Countering the court

Legislation in response to a recent U.S. Supreme Court ruling on corporate spending in campaigns should be more narrowly focused.

February 19, 2010

The Supreme Court unconscionably overreached last month when it ruled -- in a case that didn't require it to address the issue at all -- that corporations have a 1st Amendment right to advertise on behalf of political candidates. That decision overturned a 60-year-old law, and Congress is right to be considering ways to remedy some of its unhealthy consequences. But in doing so, it needs to be more discriminating than the court was.

Sen. Charles E. Schumer (D-N.Y.) and Rep. Chris Van Hollen (D-Md.) have summarized legislation they will propose as a response to the court's decision. Some provisions admirably balance concerns about corporate manipulation of elections with the 1st Amendment right announced by the court. Most notably, the bill would require fuller disclosure to both the Federal Election Commission and to voters of the role played by corporate money in campaign advertising, including ads sponsored by hard-to-identify "shell groups."
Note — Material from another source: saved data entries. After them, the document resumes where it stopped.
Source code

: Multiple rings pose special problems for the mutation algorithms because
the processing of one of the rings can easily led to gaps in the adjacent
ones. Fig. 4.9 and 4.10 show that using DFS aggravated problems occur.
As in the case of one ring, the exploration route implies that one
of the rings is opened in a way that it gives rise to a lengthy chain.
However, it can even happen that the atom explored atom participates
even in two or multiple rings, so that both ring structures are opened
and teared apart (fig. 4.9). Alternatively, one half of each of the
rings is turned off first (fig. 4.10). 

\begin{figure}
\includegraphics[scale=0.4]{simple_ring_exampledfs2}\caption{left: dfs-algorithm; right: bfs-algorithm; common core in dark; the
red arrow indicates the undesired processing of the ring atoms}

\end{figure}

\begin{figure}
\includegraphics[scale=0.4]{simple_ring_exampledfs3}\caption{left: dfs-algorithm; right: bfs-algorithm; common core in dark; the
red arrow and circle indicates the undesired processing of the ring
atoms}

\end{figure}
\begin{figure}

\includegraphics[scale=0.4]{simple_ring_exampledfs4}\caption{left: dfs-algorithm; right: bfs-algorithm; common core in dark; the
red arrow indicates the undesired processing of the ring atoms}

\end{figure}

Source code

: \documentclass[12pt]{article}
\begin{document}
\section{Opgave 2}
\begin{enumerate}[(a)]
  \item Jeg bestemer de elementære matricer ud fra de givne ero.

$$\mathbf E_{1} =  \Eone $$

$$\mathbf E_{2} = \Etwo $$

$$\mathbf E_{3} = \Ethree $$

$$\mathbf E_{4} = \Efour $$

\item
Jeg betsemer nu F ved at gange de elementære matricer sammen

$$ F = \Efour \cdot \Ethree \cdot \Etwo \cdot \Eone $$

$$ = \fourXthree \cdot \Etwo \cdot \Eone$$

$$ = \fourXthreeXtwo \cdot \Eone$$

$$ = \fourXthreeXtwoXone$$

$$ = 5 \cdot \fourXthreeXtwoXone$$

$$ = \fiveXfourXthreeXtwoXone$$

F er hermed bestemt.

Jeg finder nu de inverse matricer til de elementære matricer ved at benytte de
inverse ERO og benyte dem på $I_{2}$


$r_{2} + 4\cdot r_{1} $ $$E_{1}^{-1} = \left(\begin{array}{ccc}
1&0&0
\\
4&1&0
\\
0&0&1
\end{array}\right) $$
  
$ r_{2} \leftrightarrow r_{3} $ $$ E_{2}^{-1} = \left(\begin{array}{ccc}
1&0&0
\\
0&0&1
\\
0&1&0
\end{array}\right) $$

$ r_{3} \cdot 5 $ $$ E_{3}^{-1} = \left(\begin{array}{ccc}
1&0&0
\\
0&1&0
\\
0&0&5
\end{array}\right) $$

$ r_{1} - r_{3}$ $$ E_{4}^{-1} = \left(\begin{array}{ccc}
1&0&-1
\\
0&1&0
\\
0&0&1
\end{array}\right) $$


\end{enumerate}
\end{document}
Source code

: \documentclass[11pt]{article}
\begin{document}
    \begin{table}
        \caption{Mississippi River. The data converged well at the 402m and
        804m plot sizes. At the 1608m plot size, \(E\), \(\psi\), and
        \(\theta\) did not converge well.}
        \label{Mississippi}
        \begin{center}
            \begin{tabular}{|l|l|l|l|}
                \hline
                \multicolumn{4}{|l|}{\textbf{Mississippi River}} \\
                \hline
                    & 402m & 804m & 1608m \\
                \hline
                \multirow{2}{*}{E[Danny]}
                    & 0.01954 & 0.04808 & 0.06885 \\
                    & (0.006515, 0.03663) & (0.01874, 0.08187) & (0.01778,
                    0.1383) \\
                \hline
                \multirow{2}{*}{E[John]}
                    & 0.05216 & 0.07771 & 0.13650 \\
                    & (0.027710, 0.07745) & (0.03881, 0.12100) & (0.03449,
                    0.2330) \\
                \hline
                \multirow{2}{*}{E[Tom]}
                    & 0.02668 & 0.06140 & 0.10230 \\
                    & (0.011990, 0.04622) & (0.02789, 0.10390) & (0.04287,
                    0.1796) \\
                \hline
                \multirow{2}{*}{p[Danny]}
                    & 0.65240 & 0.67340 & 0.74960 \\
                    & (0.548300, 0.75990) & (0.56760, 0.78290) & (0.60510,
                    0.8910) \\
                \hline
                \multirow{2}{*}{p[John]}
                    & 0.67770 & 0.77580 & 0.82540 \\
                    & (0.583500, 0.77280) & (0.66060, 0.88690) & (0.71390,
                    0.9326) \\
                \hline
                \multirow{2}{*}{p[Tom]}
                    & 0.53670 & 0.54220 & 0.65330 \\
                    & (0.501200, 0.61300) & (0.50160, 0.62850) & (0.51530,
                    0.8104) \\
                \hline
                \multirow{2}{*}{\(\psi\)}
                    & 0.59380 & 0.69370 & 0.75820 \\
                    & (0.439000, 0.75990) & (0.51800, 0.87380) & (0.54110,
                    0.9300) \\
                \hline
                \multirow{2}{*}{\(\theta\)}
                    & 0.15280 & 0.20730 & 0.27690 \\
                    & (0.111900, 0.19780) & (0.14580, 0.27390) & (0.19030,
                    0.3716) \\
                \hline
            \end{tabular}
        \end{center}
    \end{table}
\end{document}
Another useful provision would require corporations to disclose their political expenditures to shareholders. We'd go even further and require that shareholders and rank-and-file union members approve political ads paid for by their organizations. We also support a proposal that would place further restrictions on coordination between a corporation or union and the campaign of a candidate it might endorse.

However, some of Schumer and Van Hollen's proposals seem designed less to address the outstanding issues and tighten up legitimate restrictions than to repeal the court's decision by stealth. For example, the legislation would "prevent government contractors from spending money on elections." But such a provision would catch in its net a dizzying multitude of companies, from car companies to software suppliers to soda manufacturers that place vending machines on military bases. Some companies -- defense contractors, for example -- are so beholden to government that the court might consider their political expenditures a quid pro quo. But Congress should be careful not to use the contractor provision to sweep up most of the economy.

Finally, Schumer and Van Hollen would extend a current ban on foreign individuals and companies spending money in U.S. elections to encompass any firm with 20% or more foreign ownership. We'd advocate a higher threshold, given the extent of foreign investment in this country and vice versa.

Allowing unions and corporations to advertise on behalf of candidates places a burden on voters to discern (and sometimes discount) the motives of those speakers -- a burden Congress can lighten with strict disclosure requirements. Ultimately, however, citizens must educate themselves about who is telling them how to vote -- and why.